• THE REQUEST:
Recast the listing below as a JSON list of strings, with one string for each line and no blank lines. Leave the pictures out of the answer.

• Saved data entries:

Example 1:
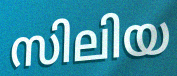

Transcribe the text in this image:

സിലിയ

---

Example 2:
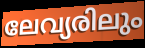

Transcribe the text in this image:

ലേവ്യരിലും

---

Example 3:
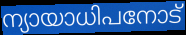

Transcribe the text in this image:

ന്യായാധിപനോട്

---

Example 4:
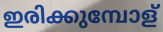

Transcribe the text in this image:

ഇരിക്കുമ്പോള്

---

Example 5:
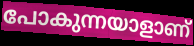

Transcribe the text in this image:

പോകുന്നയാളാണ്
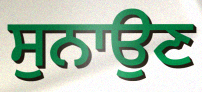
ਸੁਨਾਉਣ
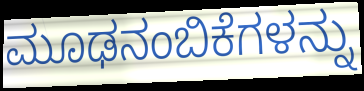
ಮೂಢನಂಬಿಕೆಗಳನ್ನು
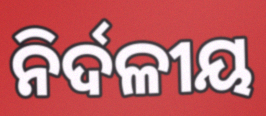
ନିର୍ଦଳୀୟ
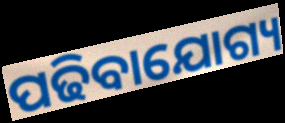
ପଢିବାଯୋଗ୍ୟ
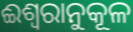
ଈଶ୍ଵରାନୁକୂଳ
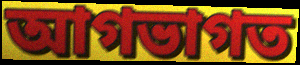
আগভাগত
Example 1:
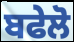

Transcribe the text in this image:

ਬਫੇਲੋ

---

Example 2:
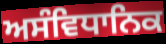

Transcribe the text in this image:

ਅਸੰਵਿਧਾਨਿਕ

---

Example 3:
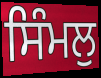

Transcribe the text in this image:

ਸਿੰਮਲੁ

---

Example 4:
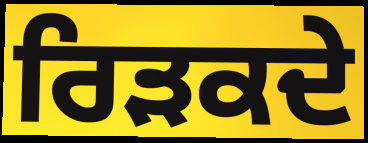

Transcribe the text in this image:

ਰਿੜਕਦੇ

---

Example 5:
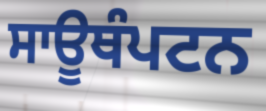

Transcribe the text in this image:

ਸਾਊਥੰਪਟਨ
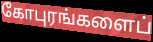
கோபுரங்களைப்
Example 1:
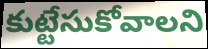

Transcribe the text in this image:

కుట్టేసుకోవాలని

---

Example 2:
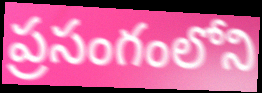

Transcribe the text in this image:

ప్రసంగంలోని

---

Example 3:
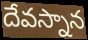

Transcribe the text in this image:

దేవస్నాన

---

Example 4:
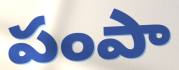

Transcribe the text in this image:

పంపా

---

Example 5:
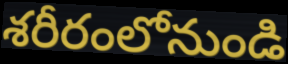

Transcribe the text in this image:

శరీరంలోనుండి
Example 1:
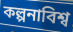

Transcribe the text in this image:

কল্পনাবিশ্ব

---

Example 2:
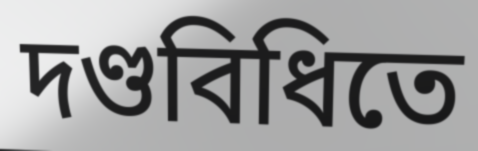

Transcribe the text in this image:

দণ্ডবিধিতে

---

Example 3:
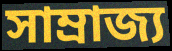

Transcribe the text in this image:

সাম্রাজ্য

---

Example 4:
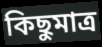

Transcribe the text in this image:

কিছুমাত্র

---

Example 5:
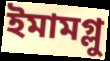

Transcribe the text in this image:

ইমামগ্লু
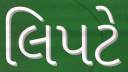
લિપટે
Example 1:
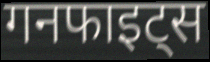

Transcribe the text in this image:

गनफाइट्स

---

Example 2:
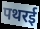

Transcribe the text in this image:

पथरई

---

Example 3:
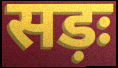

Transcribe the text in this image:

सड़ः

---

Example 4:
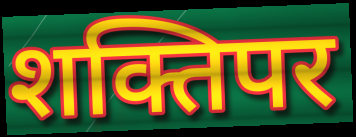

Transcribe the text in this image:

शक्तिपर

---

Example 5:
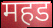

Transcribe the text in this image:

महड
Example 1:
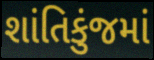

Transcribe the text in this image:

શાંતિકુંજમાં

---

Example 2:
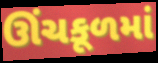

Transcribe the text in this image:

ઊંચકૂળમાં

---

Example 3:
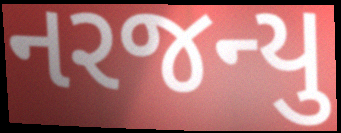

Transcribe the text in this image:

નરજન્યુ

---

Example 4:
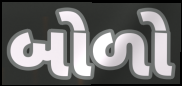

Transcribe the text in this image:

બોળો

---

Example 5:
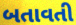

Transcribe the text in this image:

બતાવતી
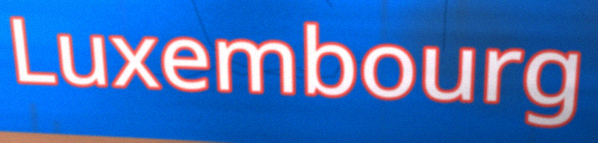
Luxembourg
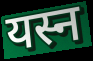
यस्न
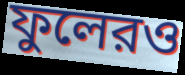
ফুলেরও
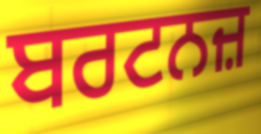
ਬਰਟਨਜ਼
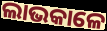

• SOLUTION FOR THIS TASK:
[
  "Example 1:",
  "Transcribe the text in this image:",
  "സിലിയ",
  "---",
  "Example 2:",
  "Transcribe the text in this image:",
  "ലേവ്യരിലും",
  "---",
  "Example 3:",
  "Transcribe the text in this image:",
  "ന്യായാധിപനോട്",
  "---",
  "Example 4:",
  "Transcribe the text in this image:",
  "ഇരിക്കുമ്പോള്",
  "---",
  "Example 5:",
  "Transcribe the text in this image:",
  "പോകുന്നയാളാണ്",
  "ਸੁਨਾਉਣ",
  "ಮೂಢನಂಬಿಕೆಗಳನ್ನು",
  "ନିର୍ଦଳୀୟ",
  "ପଢିବାଯୋଗ୍ୟ",
  "ଈଶ୍ଵରାନୁକୂଳ",
  "আগভাগত",
  "Example 1:",
  "Transcribe the text in this image:",
  "ਬਫੇਲੋ",
  "---",
  "Example 2:",
  "Transcribe the text in this image:",
  "ਅਸੰਵਿਧਾਨਿਕ",
  "---",
  "Example 3:",
  "Transcribe the text in this image:",
  "ਸਿੰਮਲੁ",
  "---",
  "Example 4:",
  "Transcribe the text in this image:",
  "ਰਿੜਕਦੇ",
  "---",
  "Example 5:",
  "Transcribe the text in this image:",
  "ਸਾਊਥੰਪਟਨ",
  "கோபுரங்களைப்",
  "Example 1:",
  "Transcribe the text in this image:",
  "కుట్టేసుకోవాలని",
  "---",
  "Example 2:",
  "Transcribe the text in this image:",
  "ప్రసంగంలోని",
  "---",
  "Example 3:",
  "Transcribe the text in this image:",
  "దేవస్నాన",
  "---",
  "Example 4:",
  "Transcribe the text in this image:",
  "పంపా",
  "---",
  "Example 5:",
  "Transcribe the text in this image:",
  "శరీరంలోనుండి",
  "Example 1:",
  "Transcribe the text in this image:",
  "কল্পনাবিশ্ব",
  "---",
  "Example 2:",
  "Transcribe the text in this image:",
  "দণ্ডবিধিতে",
  "---",
  "Example 3:",
  "Transcribe the text in this image:",
  "সাম্রাজ্য",
  "---",
  "Example 4:",
  "Transcribe the text in this image:",
  "কিছুমাত্র",
  "---",
  "Example 5:",
  "Transcribe the text in this image:",
  "ইমামগ্লু",
  "લિપટે",
  "Example 1:",
  "Transcribe the text in this image:",
  "गनफाइट्स",
  "---",
  "Example 2:",
  "Transcribe the text in this image:",
  "पथरई",
  "---",
  "Example 3:",
  "Transcribe the text in this image:",
  "सड़ः",
  "---",
  "Example 4:",
  "Transcribe the text in this image:",
  "शक्तिपर",
  "---",
  "Example 5:",
  "Transcribe the text in this image:",
  "महड",
  "Example 1:",
  "Transcribe the text in this image:",
  "શાંતિકુંજમાં",
  "---",
  "Example 2:",
  "Transcribe the text in this image:",
  "ઊંચકૂળમાં",
  "---",
  "Example 3:",
  "Transcribe the text in this image:",
  "નરજન્યુ",
  "---",
  "Example 4:",
  "Transcribe the text in this image:",
  "બોળો",
  "---",
  "Example 5:",
  "Transcribe the text in this image:",
  "બતાવતી",
  "Luxembourg",
  "यस्न",
  "ফুলেরও",
  "ਬਰਟਨਜ਼"
]